An archaic, feudal and complicated organization headed not by leaders but by satraps cannot be expected to meet the expectations of the twenty first century India, and therefore it is failing with amazing regularity in almost all fields of its operations, except perhaps taking good care of the bureaucratic and political masters. The ivory tower approach that is at the core of the managerial thought process ensures a total disconnect from the field and therefore witnesses emergence of ideas that appear good on paper and in discussions yet do not exactly matter in the long run. We invariably remain where we started.

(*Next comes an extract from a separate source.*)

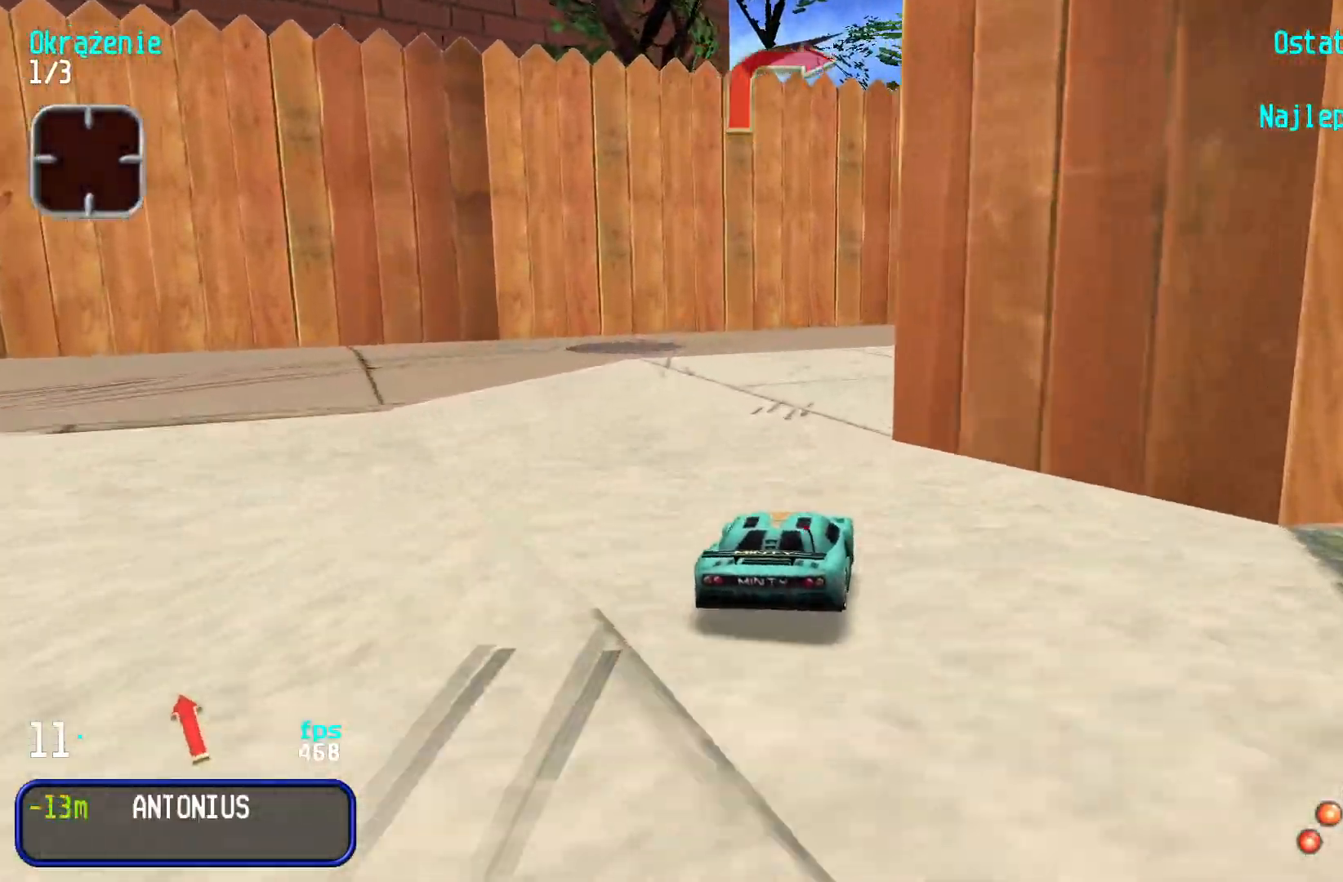
{"keys": ["right", "up"], "events": [[200, "right", "down"], [350, "right", "up"], [400, "right", "down"]]}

The arrival of Modi on the national scene has aroused tremendous expectations in the masses and there is absolutely no doubt even in the minds of the worst of the skeptics that the nation is indeed in for a rapid improvement in the scenario. Yes that is what one man is capable of that a collective can never ensure. Unfortunately till the recent change of guard at the center, railways lacked that one man, both at the political as well as bureaucratic leadership levels.

Mammoth organizations that are operational in nature are meant to be led by a leadership that is proactive, decisive and honest besides having a vision for the future. Unfortunately the forever practiced strategy of fumbling in the dark in search of a miracle cure may be a remunerative exercise for the bureaucratic leadership but not for the teeming millions for whom the railways is the only means of going places.